=== PROBLEM 1 ===
Gather and copy every line in the listing that contains the string "time".

=== EXTRACTED TEXT ===

Sometimes we were distracted and drove ourselves into a ditch and got severely bounced around, nearly buying the farm — missing a bridge or an old tree by an inch — before correcting ourselves, and steering back onto life’s highway happy to still be alive again.
We were slow learners, but learn we did and we moved on.
Then after some more time passed and we were a bit older (and better off we guessed), we still fell prey to distractions like buying a luxe convertible or fast hot rod (an unplanned purchase on a payment plan — always on a payment plan) that could overtake and pass anything as it was driven by handsome men in a flight jacketed uniforms of the US Navy. In the passenger seat, a beautiful young woman smiled at us, rendering us speechless and beyond ultra-distracted.
These shiny machines, once parked, drew crowds of kids like bees to honey. Raised right, we were always openly friendly to these children as the car’s radio cranked to three-quarters played the latest and greatest top 40 tunes from the dashboard speaker grill that got the young ones jabbering, singing, swaying, and dancing:
Cars and girls are easy come by in this day and age
Laughing, joking, drinking, smoking
‘Till I’ve spent my wage
When I was young people spoke of im-mor-ality
All the things they said were wrong
Are what I want to be
We’d race our cars’ V8s so the young crowd could hear the Detroit powered animal grumble and rumble and not the wheezing, clattering, and rattling of the foreign-made, inexpensive, mini cars that were starting to wash ashore in America’s ports. Several more throttle goosings rendered the children deliriously chaotic.

=== PROBLEM 2 ===
Condense the paragraph beginning "We'd race our cars' V8s" from the passage about cars into a shorter version that keeps its main facts.

=== LISTED RECORDS ===
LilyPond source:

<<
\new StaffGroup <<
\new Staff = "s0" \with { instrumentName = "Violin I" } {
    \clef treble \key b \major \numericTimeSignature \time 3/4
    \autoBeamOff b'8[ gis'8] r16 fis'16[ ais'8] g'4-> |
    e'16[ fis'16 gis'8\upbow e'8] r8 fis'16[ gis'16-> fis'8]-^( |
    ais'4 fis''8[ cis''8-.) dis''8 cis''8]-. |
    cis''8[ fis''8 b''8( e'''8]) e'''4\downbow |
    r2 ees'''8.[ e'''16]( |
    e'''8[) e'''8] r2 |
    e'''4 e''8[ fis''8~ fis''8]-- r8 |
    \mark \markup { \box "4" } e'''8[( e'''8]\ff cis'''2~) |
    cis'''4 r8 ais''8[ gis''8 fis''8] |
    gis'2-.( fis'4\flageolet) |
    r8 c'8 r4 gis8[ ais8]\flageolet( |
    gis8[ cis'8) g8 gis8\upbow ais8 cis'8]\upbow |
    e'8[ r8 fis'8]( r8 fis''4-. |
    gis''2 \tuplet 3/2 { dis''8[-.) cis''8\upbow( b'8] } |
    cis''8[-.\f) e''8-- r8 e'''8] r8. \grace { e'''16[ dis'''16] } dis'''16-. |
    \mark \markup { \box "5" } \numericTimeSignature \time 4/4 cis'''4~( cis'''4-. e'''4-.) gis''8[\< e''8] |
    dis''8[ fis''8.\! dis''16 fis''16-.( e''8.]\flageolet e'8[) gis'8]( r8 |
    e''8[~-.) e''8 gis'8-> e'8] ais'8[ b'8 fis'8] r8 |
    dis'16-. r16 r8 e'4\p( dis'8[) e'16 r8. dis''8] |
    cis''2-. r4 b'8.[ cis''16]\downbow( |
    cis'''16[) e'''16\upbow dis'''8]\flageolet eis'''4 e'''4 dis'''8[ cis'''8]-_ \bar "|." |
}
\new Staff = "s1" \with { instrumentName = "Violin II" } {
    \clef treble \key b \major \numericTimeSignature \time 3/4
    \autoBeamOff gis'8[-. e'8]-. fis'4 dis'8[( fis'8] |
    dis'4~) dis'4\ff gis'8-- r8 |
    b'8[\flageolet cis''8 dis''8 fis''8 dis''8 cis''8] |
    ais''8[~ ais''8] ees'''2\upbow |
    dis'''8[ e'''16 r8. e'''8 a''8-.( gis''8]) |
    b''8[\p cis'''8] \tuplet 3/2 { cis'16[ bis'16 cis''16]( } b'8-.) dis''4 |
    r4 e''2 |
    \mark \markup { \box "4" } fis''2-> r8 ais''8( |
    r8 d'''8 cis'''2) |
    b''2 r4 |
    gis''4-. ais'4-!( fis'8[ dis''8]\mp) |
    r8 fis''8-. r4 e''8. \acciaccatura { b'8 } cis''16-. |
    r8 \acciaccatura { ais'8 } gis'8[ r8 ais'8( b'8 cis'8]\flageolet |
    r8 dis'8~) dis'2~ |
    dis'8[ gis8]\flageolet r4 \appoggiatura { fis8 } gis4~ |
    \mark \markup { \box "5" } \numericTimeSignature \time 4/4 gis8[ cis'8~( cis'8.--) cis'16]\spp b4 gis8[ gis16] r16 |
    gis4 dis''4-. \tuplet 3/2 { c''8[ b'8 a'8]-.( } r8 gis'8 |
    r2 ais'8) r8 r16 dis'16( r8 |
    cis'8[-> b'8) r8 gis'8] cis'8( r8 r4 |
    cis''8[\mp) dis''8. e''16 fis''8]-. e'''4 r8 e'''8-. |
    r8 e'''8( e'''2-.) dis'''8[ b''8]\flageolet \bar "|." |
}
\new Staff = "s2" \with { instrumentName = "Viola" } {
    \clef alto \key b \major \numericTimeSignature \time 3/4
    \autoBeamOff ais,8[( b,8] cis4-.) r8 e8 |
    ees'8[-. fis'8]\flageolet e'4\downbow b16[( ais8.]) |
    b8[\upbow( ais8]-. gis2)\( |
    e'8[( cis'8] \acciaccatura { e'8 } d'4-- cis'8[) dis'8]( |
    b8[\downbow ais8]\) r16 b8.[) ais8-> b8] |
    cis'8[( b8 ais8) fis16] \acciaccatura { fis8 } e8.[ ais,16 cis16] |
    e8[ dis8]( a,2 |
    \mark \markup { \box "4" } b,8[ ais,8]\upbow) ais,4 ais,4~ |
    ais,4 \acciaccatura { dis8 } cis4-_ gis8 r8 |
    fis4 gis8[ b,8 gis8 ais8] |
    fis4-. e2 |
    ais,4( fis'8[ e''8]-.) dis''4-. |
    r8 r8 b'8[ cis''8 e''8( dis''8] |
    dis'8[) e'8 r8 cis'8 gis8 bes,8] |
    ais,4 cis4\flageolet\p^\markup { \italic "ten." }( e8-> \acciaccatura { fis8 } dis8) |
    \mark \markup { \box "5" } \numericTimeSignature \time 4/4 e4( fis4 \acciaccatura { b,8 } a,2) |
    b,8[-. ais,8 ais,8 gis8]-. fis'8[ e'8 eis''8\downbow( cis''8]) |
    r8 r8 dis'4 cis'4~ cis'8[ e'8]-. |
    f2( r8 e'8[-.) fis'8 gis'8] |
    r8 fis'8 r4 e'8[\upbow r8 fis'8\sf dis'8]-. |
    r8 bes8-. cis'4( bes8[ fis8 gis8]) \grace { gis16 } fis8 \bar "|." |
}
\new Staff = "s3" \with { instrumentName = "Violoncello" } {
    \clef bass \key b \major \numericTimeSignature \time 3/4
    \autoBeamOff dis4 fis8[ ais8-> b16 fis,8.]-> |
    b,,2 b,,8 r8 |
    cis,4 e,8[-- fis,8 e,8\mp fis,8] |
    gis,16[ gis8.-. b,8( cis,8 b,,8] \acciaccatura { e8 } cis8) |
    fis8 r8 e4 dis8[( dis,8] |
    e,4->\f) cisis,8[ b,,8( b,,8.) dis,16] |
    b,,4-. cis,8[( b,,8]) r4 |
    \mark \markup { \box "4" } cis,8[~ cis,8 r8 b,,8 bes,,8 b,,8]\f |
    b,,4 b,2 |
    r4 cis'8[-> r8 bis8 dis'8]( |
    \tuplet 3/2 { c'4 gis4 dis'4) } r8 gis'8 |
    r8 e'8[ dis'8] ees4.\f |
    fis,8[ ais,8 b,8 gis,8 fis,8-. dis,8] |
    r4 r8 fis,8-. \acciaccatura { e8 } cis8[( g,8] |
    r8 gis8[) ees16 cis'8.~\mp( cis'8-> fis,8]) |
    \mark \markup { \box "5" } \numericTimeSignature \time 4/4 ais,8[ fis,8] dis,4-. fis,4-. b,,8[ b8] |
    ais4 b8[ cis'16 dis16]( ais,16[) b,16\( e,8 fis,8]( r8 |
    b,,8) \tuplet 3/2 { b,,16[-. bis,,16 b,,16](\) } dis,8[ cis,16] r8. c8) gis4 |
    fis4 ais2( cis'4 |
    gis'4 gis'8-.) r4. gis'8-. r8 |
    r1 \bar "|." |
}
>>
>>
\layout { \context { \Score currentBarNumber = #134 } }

=== WRITTEN REPLY 1 ===
    \clef treble \key b \major \numericTimeSignature \time 3/4
    \mark \markup { \box "5" } \numericTimeSignature \time 4/4 cis'''4~( cis'''4-. e'''4-.) gis''8[\< e''8] |
    \clef treble \key b \major \numericTimeSignature \time 3/4
    \mark \markup { \box "5" } \numericTimeSignature \time 4/4 gis8[ cis'8~( cis'8.--) cis'16]\spp b4 gis8[ gis16] r16 |
    \clef alto \key b \major \numericTimeSignature \time 3/4
    \mark \markup { \box "5" } \numericTimeSignature \time 4/4 e4( fis4 \acciaccatura { b,8 } a,2) |
    \clef bass \key b \major \numericTimeSignature \time 3/4
    \mark \markup { \box "5" } \numericTimeSignature \time 4/4 ais,8[ fis,8] dis,4-. fis,4-. b,,8[ b8] |

=== WRITTEN REPLY 2 ===
We revved our V8s so the children could hear the Detroit engines rumble, unlike the wheezing, rattling, cheap foreign mini cars that were starting to arrive at American ports. A few more revs sent the children into delirious chaos.